Millions of people took to polling booths across the country on Feb. 8, 2024, to vote for their national and provincial candidates. However, the polling was marred by a nationwide shutdown of cellphone networks and delayed results, leading to widespread allegations of election manipulation by the PTI and other opposition parties. The caretaker government at the time and the Election Commission of Pakistan (ECP) both rejected the allegations.
Khan’s PTI candidates contested the Feb. 8 elections as independents after the party was barred from the polls. They won the most seats but fell short of the majority needed to form a government, which was made by a smattering of rival political parties led by Prime Minister Shehbaz Sharif. The government insists the polling was conducted transparently and that Khan’s party was not denied a fair chance.
“Pakistan Tehreek-e-Insaf and the opposition alliance Tehreek-e-Tahafuz-e-Ayin-e-Pakistan (TTAP) are holding a nationwide shutter-down strike today,” Haleem Adil Sheikh, president of the PTI’s chapter in Sindh, told Arab News.
“We had appealed to the people to keep their businesses closed today because on this day, the people of Pakistan were deprived of their right to send their true representatives to parliament.”
Sheikh said the party was also mourning the victims of a deadly suicide blast in Islamabad on Friday which killed over 30 people.

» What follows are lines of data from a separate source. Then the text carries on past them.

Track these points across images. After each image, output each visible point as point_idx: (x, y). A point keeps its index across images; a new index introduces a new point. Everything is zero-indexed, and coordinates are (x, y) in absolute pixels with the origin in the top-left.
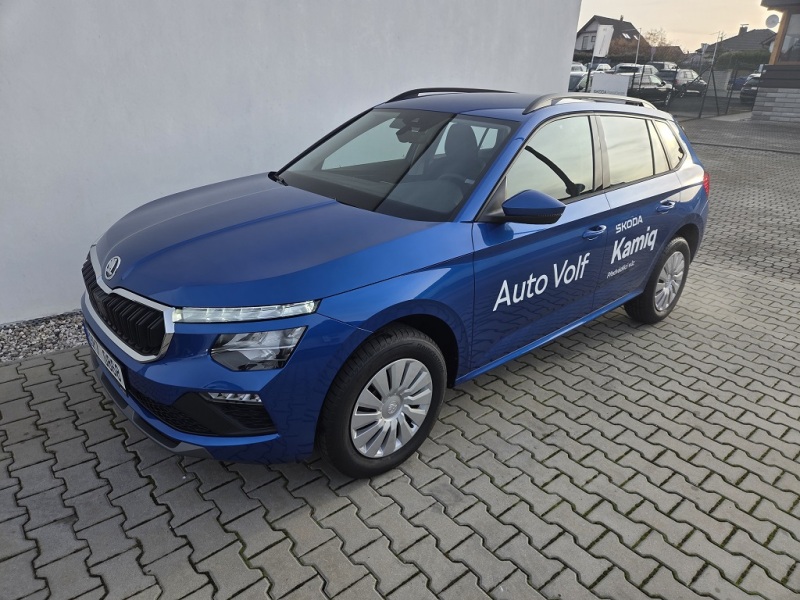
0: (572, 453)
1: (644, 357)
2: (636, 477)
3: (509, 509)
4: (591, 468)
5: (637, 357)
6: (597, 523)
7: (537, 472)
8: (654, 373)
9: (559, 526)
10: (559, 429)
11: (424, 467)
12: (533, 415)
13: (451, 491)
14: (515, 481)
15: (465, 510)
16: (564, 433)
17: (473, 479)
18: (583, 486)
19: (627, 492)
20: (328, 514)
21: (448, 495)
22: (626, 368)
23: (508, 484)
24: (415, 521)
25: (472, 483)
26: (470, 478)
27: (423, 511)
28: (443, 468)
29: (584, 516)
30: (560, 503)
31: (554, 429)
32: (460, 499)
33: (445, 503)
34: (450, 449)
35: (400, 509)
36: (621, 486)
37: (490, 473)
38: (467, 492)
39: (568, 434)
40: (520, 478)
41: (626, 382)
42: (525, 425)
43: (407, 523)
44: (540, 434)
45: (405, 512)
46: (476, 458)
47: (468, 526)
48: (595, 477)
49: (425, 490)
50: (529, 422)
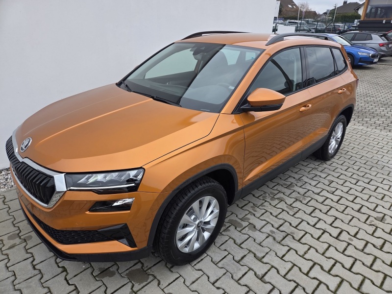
1: (322, 176)
2: (330, 248)
3: (266, 273)
4: (306, 244)
5: (319, 177)
6: (314, 278)
7: (278, 249)
8: (328, 186)
9: (295, 282)
10: (286, 221)
11: (218, 250)
12: (271, 214)
13: (234, 264)
14: (267, 255)
15: (243, 275)
16: (289, 224)
17: (245, 256)
18: (304, 255)
19: (327, 258)
20: (167, 284)
21: (232, 267)
22: (314, 183)
23: (263, 257)
24: (217, 285)
25: (245, 258)
26: (243, 255)
27: (220, 278)
28: (228, 249)
29: (307, 274)
30: (292, 267)
31: (283, 221)
32: (240, 269)
33: (232, 272)
34: (230, 238)
35: (207, 278)
36: (323, 254)
37: (253, 251)
38: (242, 264)
39: (290, 224)
40: (270, 253)
41: (315, 192)
42: (267, 220)
43: (212, 287)
44: (276, 226)
45: (210, 279)
46: (245, 243)
47: (246, 286)
48: (309, 249)
49: (220, 265)
50: (270, 218)
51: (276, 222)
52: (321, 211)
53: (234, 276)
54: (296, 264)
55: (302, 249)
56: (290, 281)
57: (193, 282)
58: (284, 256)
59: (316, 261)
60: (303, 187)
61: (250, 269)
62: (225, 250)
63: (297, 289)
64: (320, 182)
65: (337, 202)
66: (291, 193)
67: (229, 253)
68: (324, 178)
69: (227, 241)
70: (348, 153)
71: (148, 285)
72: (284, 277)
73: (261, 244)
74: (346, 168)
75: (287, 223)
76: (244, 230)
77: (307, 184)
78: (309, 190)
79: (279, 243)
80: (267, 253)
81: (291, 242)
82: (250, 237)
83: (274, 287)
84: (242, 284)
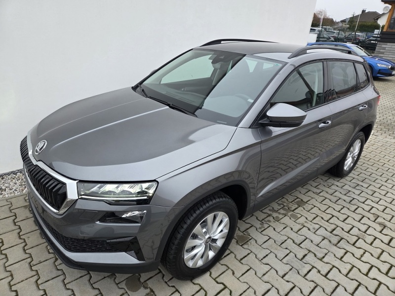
0: (349, 241)
1: (364, 186)
2: (383, 253)
3: (329, 272)
4: (360, 248)
5: (361, 187)
6: (374, 279)
7: (336, 251)
8: (372, 195)
9: (357, 281)
10: (338, 226)
11: (279, 248)
12: (322, 218)
13: (297, 262)
14: (326, 256)
15: (308, 272)
16: (341, 229)
17: (306, 255)
18: (360, 258)
19: (382, 261)
20: (241, 274)
21: (297, 264)
22: (358, 192)
23: (324, 257)
24: (286, 278)
25: (306, 257)
26: (304, 254)
27: (287, 273)
28: (289, 248)
29: (367, 275)
30: (352, 268)
31: (335, 226)
32: (304, 267)
33: (297, 268)
34: (289, 238)
35: (275, 272)
36: (378, 258)
37: (313, 251)
38: (305, 262)
39: (343, 229)
40: (328, 254)
41: (360, 201)
42: (320, 224)
43: (282, 280)
44: (330, 229)
45: (279, 273)
46: (303, 243)
47: (313, 281)
48: (364, 253)
49: (285, 261)
50: (322, 223)
51: (328, 226)
52: (369, 219)
53: (300, 272)
54: (355, 266)
55: (358, 253)
56: (352, 280)
57: (264, 275)
58: (342, 257)
59: (373, 264)
60: (348, 195)
61: (313, 267)
62: (287, 248)
63: (360, 288)
64: (363, 191)
65: (383, 212)
66: (337, 200)
67: (291, 252)
68: (367, 188)
69: (286, 240)
70: (385, 165)
71: (224, 274)
72: (346, 276)
73: (319, 245)
74: (386, 179)
75: (338, 228)
76: (300, 231)
77: (350, 193)
78: (354, 199)
79: (336, 245)
80: (326, 254)
81: (347, 245)
82: (307, 238)
83: (339, 284)
84: (309, 279)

TTAP chief and Leader of the Opposition in the National Assembly, Mehmood Khan Achakzai, appealed to police in Sindh and Punjab not to disturb people who were participating in the strike.
“The people of Pakistan must express their anger by closing their shops,” Achakzai said on Saturday while speaking to reporters.
Khan was ousted from power in April 2022 after what is widely believed to be a falling out with the country’s powerful top generals. The army denies it interferes in politics.
He has been in prison since August 2023 and faces a slew of legal challenges that ruled him out of the Feb. 8 general elections and which he says are politically motivated to keep him and his party away from power.
In January 2025, an accountability court convicted Khan and his wife in the £190 million Al-Qadir Trust land corruption case, sentencing him to 14 years and her to seven years after finding that the trust was used to acquire land and funds in exchange for alleged favors. The couple denies any wrongdoing.